After hitting the best geyser spot of the day at sunset, Norris, we left the park and headed towards West Yellowstone.  I thought it would be a campsite, but it was a town.  A town complete with a late night McDonalds.  Yup, it was 11:00, we had no place to stay, and we hadn't eaten dinner.  McDonalds it was!  Dave has a no-McDonalds rule, so he was extremely unhappy with this turn of events.  We drove around town and found several full RV sites, then illegally pulled into an empty one after hours and paid in the morning.  We paid an incredible amount of money, but had electricity and so we charged our phones and slept in.

Wednesday, July 18, 2012

Cascade Canyon

We hiked from Jenny Lake up to the top of Cascade Canyon, about 13 miles round trip.  It's a good thing we didn't do the extra 6 miles to Solitude Lake because my body was aching from a poorly placed pack.  It was a beautiful hike!  We saw falls, a moose, wild flowers, butterflies, the Tetons, glaciers, and enjoyed lunch at the top of the canyon.

Ready to go!  It was super cold out so early in the morning, but I quickly warmed up. 

On the way to Hidden Falls we found these falls.

Hidden Falls.  There were gobs of people here.  While we hiked around half of the lake to get here, there was a ferry that brought every schmoe from here to Texas. 

Lots of butterflies on our hike!

The Grand Teton was to our left all the way up the canyon.  Also, I hike with poles.

Looking left.  Lots of cool falls coming from the glaciers.

This mom and her baby moose were munching on the bushes about 20 feet from us, then turned and quickly ran down the trail in front of us!  I ran the other way until the people behind me gave me a funny look.  It freaked me out!  We saw her later drinking at the river.

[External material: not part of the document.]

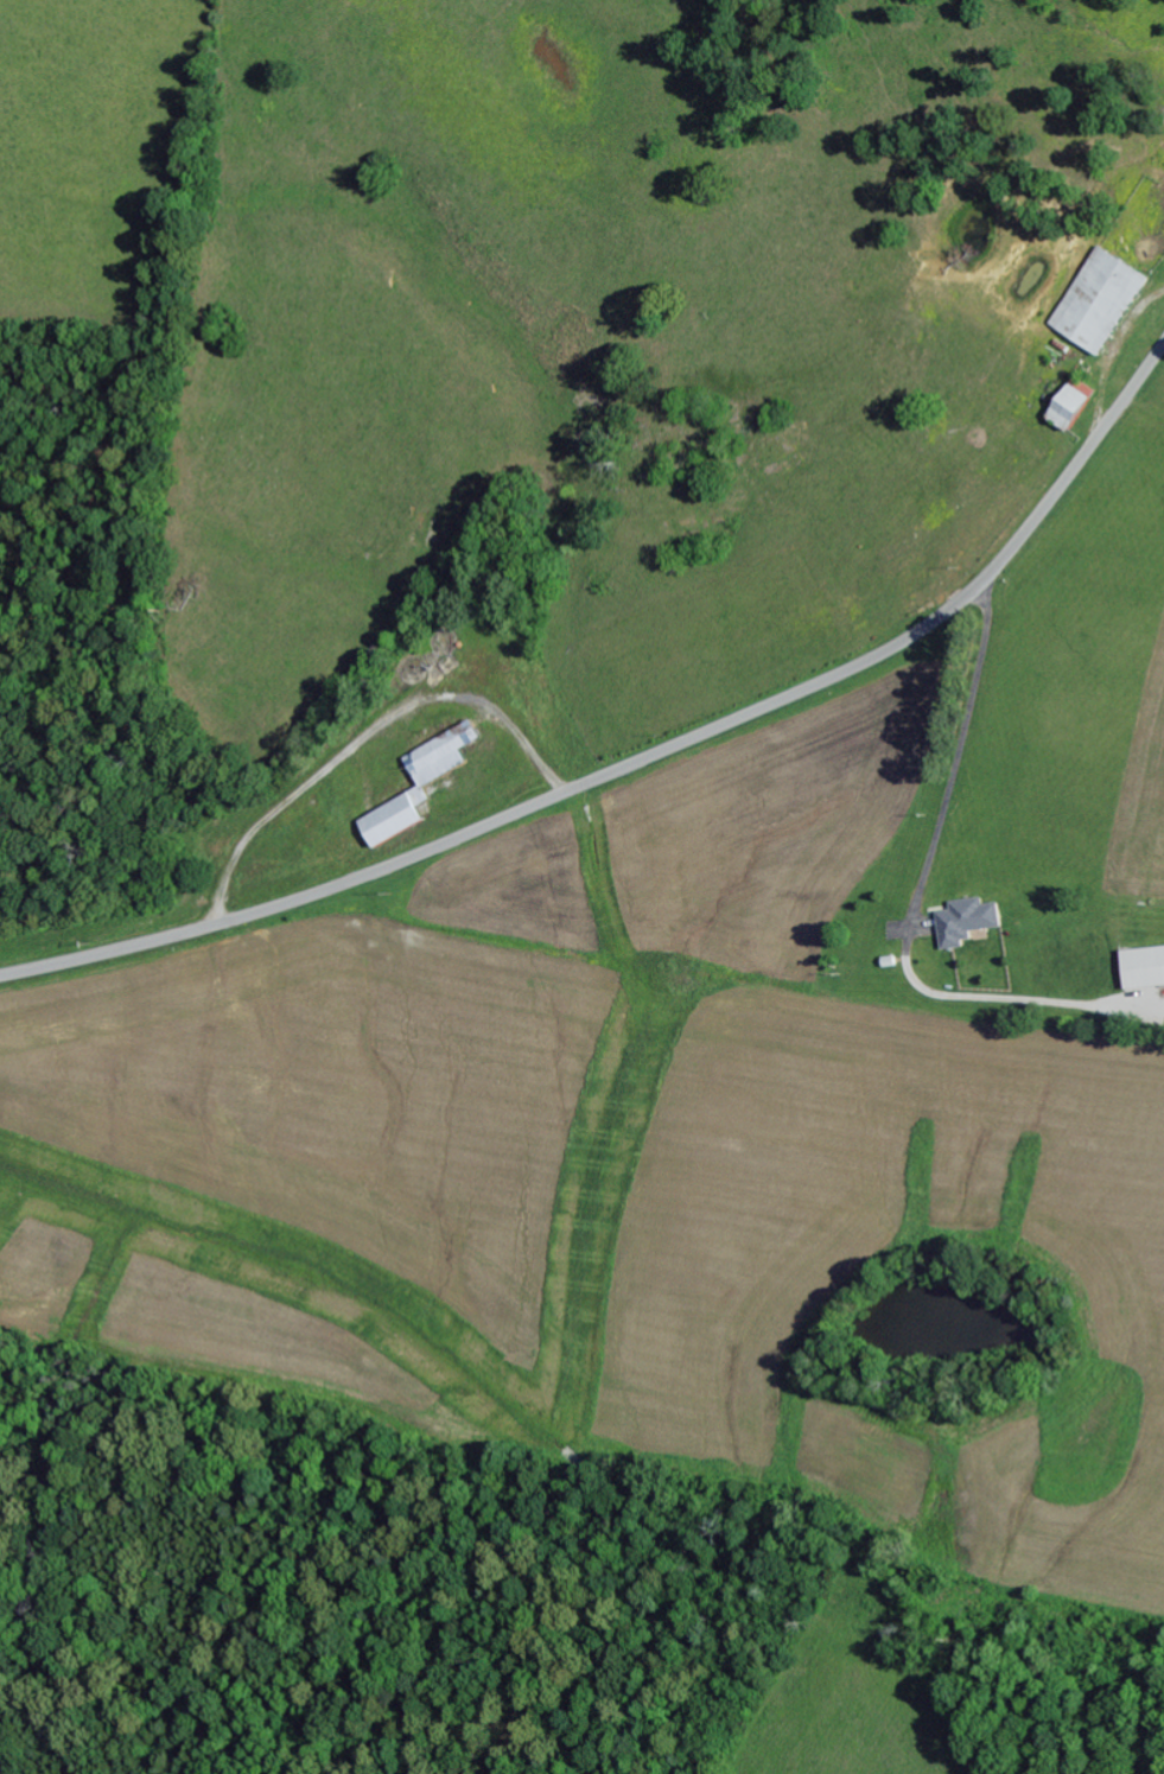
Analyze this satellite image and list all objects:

At the top of Cascade Canyon, we could have gone further to Solitude Lake, but had lunch watching these cool falls, then turned back. 

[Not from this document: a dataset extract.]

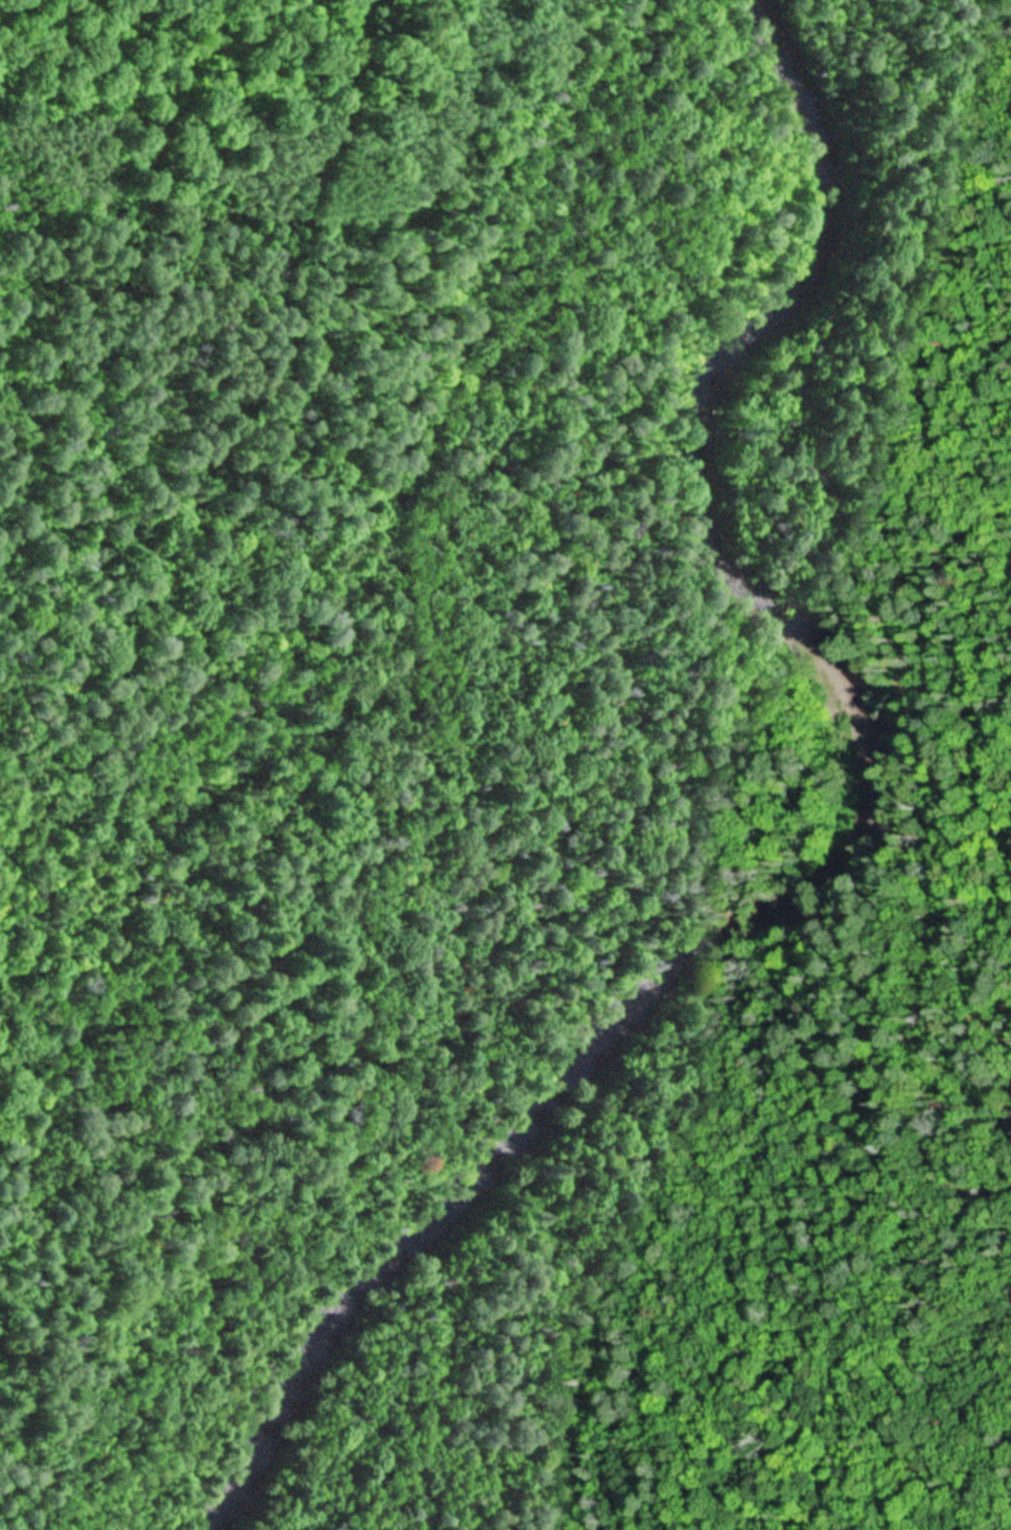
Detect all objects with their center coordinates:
river: (736, 621)
river: (339, 1323)
river: (545, 1343)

We stopped for a dip in Jackson Lake before heading to Flagg Ranch to sleep for the night on our way to Yellowstone.  Our 7-day Teton/Yellowstone park pass was about to expire!

Tuesday, July 17, 2012

Charlie and the Coil

Sunday we woke up early to catch the bus to Jackson to pick up the part that was broken on the Westy.  Our bus driver was a really nice guy and acted as a sort of tour guide.  We hadn't seen the Tetons up close yet because we hadn't been out of Coulter Bay, so it was awesome to get a tour on our way to town.  The stop after ours, Charlie got on the bus.  He is a man who works at the parks during the summer, ski resorts in the winter, and is a sort of concierge.  He knows what to do, how to get around, who to talk to, and made the rest of our day interesting, easy, and fun.  He told us about a free bus that would take us right to the Carquest, then suggested a place for lunch, a cool thrift shop, and met us back on the bus for the way back.

A labyrinth in town.
Charlie-- thanks for making our day bright! 
Not a bad view from the bus!

Engine is in the back, which means all of our stuff was strewn about.
Dave put the coil in, and after a few adjustments, the car started!!!  I was actually not jumping for joy when it happened, I think I had inhaled too many bad fumes during the process and needed a breather.  I was much happier later!
We picked up some jiffy pop from the grocery store.  I'm pretty sure this was my first jiffy pop.  I got a lot of joy out of this popcorn making process!
Now we could finally do the hike Monday morning, only we adjusted it due to some suggestions from Charlie.  This was our last night in Coulter Bay.